Given request: Could you copy out every one of the rows below, word for word and line for line?
─── Provided entries
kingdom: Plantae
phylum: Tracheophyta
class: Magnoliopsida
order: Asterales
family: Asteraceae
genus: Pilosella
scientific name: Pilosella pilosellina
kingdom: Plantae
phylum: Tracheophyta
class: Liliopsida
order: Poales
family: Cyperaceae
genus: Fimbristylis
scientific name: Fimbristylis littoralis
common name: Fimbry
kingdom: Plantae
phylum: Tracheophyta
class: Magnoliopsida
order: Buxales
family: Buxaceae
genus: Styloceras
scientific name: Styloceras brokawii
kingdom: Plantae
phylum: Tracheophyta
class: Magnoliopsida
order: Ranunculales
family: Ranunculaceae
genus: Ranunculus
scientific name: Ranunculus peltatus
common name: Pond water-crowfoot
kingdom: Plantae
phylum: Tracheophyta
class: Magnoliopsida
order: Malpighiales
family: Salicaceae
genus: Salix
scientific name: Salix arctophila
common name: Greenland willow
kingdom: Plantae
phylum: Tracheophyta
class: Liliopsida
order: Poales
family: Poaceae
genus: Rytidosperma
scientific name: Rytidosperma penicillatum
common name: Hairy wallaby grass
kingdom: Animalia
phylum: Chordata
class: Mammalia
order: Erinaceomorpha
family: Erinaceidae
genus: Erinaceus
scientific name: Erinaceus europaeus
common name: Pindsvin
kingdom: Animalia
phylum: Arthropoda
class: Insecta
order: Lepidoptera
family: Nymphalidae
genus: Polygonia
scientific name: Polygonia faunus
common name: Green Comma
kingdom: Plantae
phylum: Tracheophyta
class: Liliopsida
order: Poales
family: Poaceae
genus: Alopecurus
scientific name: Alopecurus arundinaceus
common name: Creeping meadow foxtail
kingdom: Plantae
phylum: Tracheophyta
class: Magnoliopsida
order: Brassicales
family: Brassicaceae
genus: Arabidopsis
──────
Correct answer:
kingdom: Plantae
phylum: Tracheophyta
class: Magnoliopsida
order: Asterales
family: Asteraceae
genus: Pilosella
scientific name: Pilosella pilosellina
kingdom: Plantae
phylum: Tracheophyta
class: Liliopsida
order: Poales
family: Cyperaceae
genus: Fimbristylis
scientific name: Fimbristylis littoralis
common name: Fimbry
kingdom: Plantae
phylum: Tracheophyta
class: Magnoliopsida
order: Buxales
family: Buxaceae
genus: Styloceras
scientific name: Styloceras brokawii
kingdom: Plantae
phylum: Tracheophyta
class: Magnoliopsida
order: Ranunculales
family: Ranunculaceae
genus: Ranunculus
scientific name: Ranunculus peltatus
common name: Pond water-crowfoot
kingdom: Plantae
phylum: Tracheophyta
class: Magnoliopsida
order: Malpighiales
family: Salicaceae
genus: Salix
scientific name: Salix arctophila
common name: Greenland willow
kingdom: Plantae
phylum: Tracheophyta
class: Liliopsida
order: Poales
family: Poaceae
genus: Rytidosperma
scientific name: Rytidosperma penicillatum
common name: Hairy wallaby grass
kingdom: Animalia
phylum: Chordata
class: Mammalia
order: Erinaceomorpha
family: Erinaceidae
genus: Erinaceus
scientific name: Erinaceus europaeus
common name: Pindsvin
kingdom: Animalia
phylum: Arthropoda
class: Insecta
order: Lepidoptera
family: Nymphalidae
genus: Polygonia
scientific name: Polygonia faunus
common name: Green Comma
kingdom: Plantae
phylum: Tracheophyta
class: Liliopsida
order: Poales
family: Poaceae
genus: Alopecurus
scientific name: Alopecurus arundinaceus
common name: Creeping meadow foxtail
kingdom: Plantae
phylum: Tracheophyta
class: Magnoliopsida
order: Brassicales
family: Brassicaceae
genus: Arabidopsis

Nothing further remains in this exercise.